YOUR TASK: Show each line of the data below in which "tail" occurs.

(Entries taken from a collection)

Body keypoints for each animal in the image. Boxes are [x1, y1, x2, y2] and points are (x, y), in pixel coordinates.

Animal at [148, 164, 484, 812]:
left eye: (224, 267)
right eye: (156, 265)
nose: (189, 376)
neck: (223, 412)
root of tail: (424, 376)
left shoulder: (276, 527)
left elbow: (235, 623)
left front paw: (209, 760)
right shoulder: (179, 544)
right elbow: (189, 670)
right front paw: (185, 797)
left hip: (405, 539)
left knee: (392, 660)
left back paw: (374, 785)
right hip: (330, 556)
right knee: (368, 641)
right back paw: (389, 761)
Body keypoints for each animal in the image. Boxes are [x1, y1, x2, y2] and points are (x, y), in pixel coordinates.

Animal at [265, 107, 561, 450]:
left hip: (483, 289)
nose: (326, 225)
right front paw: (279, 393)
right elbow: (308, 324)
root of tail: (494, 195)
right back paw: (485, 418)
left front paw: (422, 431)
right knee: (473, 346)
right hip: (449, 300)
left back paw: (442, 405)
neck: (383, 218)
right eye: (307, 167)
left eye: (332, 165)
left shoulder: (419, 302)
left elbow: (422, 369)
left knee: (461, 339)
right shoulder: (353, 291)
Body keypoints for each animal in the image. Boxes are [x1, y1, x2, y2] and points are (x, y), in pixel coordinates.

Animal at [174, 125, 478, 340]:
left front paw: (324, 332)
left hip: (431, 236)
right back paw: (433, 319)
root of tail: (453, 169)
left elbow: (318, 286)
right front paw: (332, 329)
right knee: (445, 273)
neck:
--
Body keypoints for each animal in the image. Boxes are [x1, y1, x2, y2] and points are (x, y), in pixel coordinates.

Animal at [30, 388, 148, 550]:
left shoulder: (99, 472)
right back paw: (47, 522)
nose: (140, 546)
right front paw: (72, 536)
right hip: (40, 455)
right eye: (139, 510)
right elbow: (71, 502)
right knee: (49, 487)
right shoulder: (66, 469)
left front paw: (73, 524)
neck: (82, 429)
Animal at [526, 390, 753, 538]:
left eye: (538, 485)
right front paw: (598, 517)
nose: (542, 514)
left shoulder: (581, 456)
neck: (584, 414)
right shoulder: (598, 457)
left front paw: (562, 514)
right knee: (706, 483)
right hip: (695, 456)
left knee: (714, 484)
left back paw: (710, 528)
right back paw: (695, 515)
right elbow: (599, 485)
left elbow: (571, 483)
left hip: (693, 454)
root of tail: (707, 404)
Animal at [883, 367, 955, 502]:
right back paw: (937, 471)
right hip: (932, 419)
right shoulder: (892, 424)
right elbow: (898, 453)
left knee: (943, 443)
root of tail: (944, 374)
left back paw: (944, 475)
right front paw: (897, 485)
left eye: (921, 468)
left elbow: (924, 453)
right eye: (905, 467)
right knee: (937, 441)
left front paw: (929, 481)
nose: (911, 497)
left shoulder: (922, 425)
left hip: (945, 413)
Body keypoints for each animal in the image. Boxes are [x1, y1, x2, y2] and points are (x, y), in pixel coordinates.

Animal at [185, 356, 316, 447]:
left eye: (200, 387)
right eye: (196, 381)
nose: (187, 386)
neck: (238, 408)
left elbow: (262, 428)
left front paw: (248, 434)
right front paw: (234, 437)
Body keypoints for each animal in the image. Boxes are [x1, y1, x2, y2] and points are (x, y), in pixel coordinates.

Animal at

OUTPUT BELOW:
root of tail: (424, 376)
root of tail: (494, 195)
root of tail: (453, 169)
root of tail: (707, 404)
root of tail: (944, 374)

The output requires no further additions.